Let $A$ be a real square matrix. Then over ${\mathbb C}$, $A$ has a unique Jordan-Chevalley decomposition $A=D+N$ with $D$ diagonalizable, $N$ nilpotent and $DN=ND$.
My question is : must $D$ and $N$ be real ?
If $A$ is already trigonalizable over $\mathbb R$, then it will also have a Jordan-Chevalley decomposition over $\mathbb R$ and by uniqueness $D$ and $N$ will be real.
I'm not sure about what happens when $A$ is not trigonalizable over $\mathbb R$ though.
In general, if $F$ is a perfect field, then the Jordan-Chevallery decomposition exists, namely for every square matrix $A$ over $F$, there's a unique semisimple matrix $D$ (namely, diagonalizable over the algebraic closure) and nilpotent matrix $N$ such that $A=D+N=N+D$. See the wiki page.

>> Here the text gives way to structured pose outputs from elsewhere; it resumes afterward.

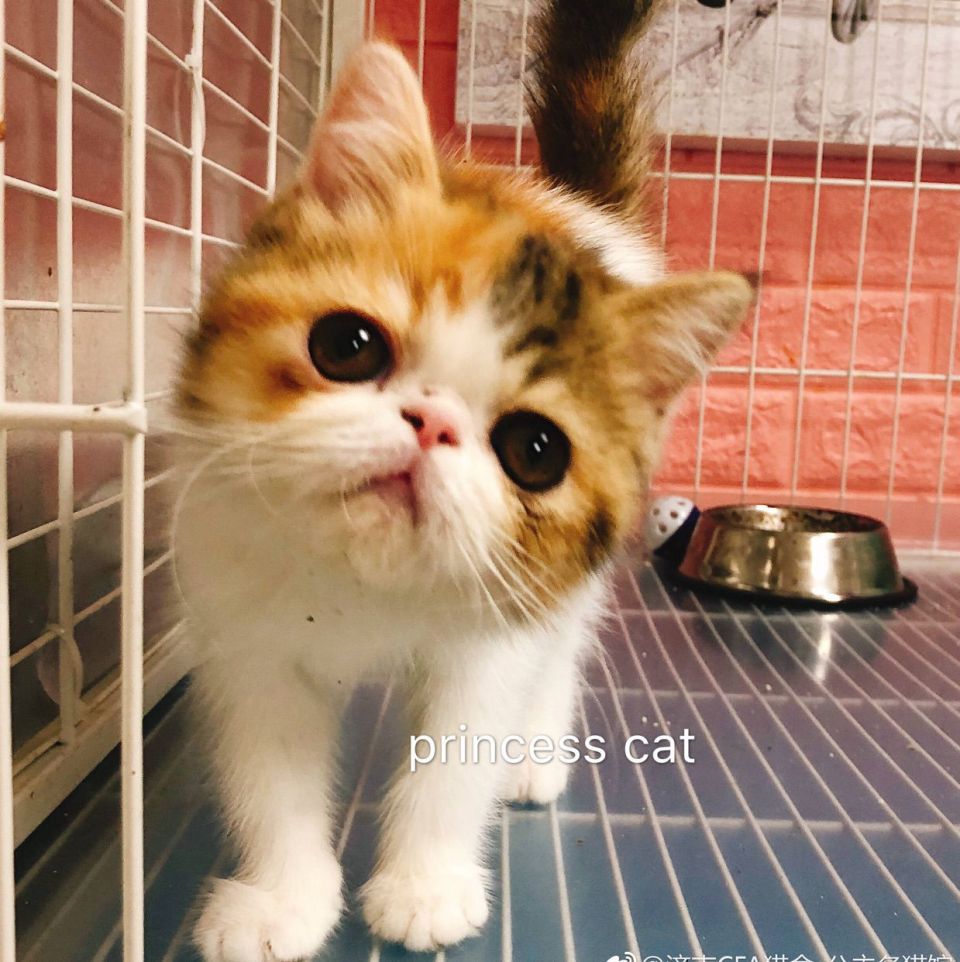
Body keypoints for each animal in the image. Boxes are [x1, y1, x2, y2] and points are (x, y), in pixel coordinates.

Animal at [172, 1, 752, 959]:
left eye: (536, 450)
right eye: (347, 346)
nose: (432, 424)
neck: (363, 585)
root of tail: (570, 201)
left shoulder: (491, 644)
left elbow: (453, 763)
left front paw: (425, 886)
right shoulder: (247, 638)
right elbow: (271, 775)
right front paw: (282, 902)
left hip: (568, 577)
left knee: (564, 644)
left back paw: (533, 755)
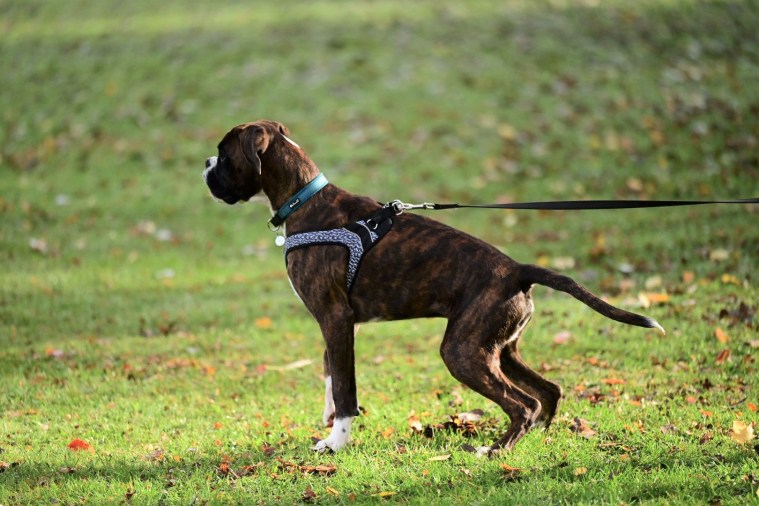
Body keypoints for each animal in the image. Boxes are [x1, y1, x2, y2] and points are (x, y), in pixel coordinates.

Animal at [203, 120, 664, 455]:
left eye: (224, 155)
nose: (205, 164)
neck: (304, 200)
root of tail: (516, 269)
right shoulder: (333, 326)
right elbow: (332, 377)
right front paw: (331, 426)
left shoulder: (336, 319)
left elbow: (346, 388)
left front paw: (336, 443)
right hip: (499, 348)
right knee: (548, 392)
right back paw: (534, 441)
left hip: (462, 351)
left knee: (524, 403)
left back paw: (495, 451)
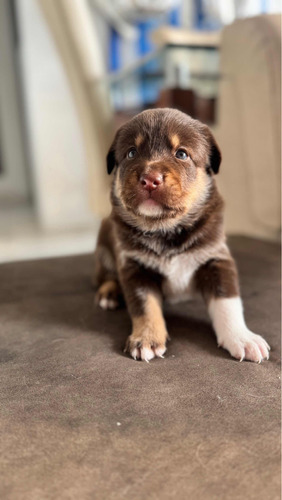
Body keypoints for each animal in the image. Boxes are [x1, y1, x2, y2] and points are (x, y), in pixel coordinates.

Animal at [93, 107, 270, 362]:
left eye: (182, 154)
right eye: (131, 153)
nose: (150, 179)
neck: (166, 229)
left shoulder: (216, 259)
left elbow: (227, 302)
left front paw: (242, 338)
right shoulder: (134, 267)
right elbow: (145, 306)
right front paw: (147, 338)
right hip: (104, 246)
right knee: (104, 275)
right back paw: (108, 292)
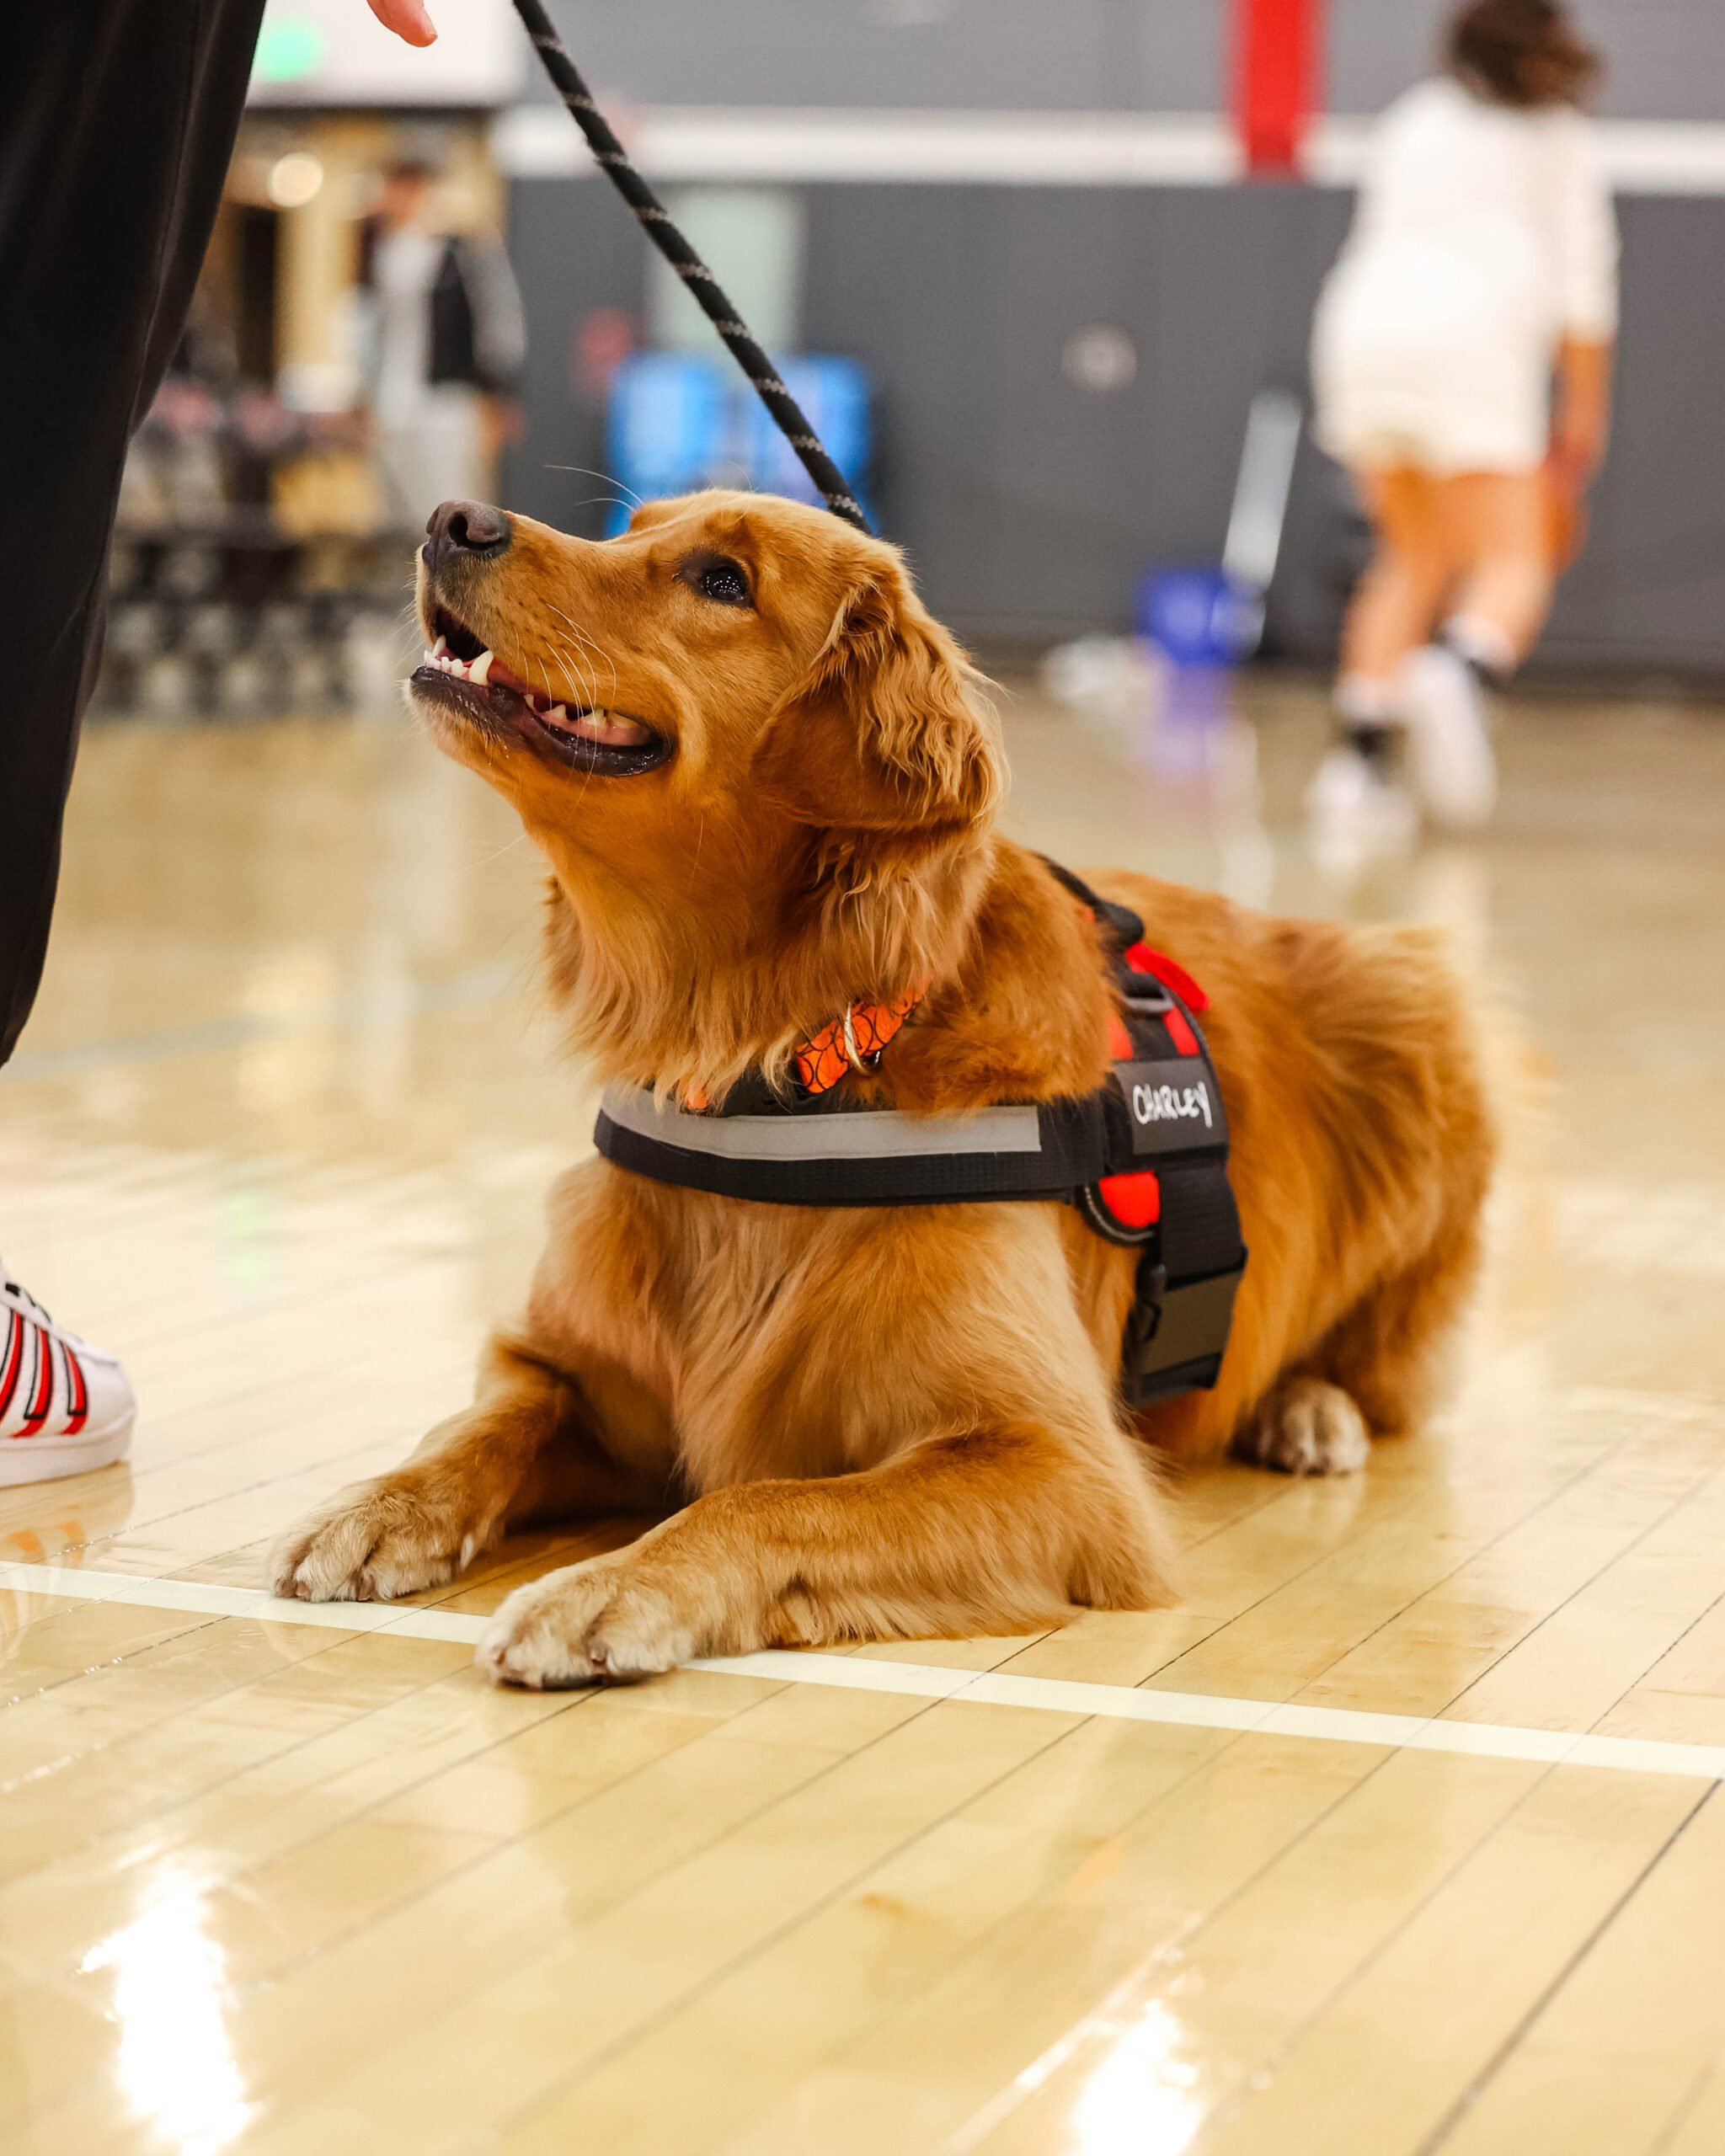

I suppose that the theorem is proved if the eigenpolynomial splits in the ground field, whose proof is canonical. Suppose $A$ is a matrix over $F$, and $f$ is its eigenpolynomial. Consider the splitting field $K$ of $f$ over $F$. Since $K/F$ is normal and separable, it's (finitely) Galois, and denote $G=\operatorname{Gal}(K/F)$. Suppose $A=D+N=N+D$ is a Jordan-Chevallery decomposition of $A$ over the field $K$. We should prove that $D,N$ are in fact matrices over $F$. To prove this, note that $G$ acts naturally on the space of matrices over $K$. Take each $\sigma\in G$, we have $\sigma(A)=\sigma(D)+\sigma(N)=\sigma(N)+\sigma(D)$. Note that $\sigma(A)=A$ since $A$ is a matrix over $F$, and $\sigma(N)$ is nilpotent, therefore by uniqueness $\sigma(D)=D$ and $\sigma(N)=N$ for all $\sigma\in G$. Note that the fixed field $K^G=F$ by fixed field theorem, we have $N,D$ are matrices over $F$.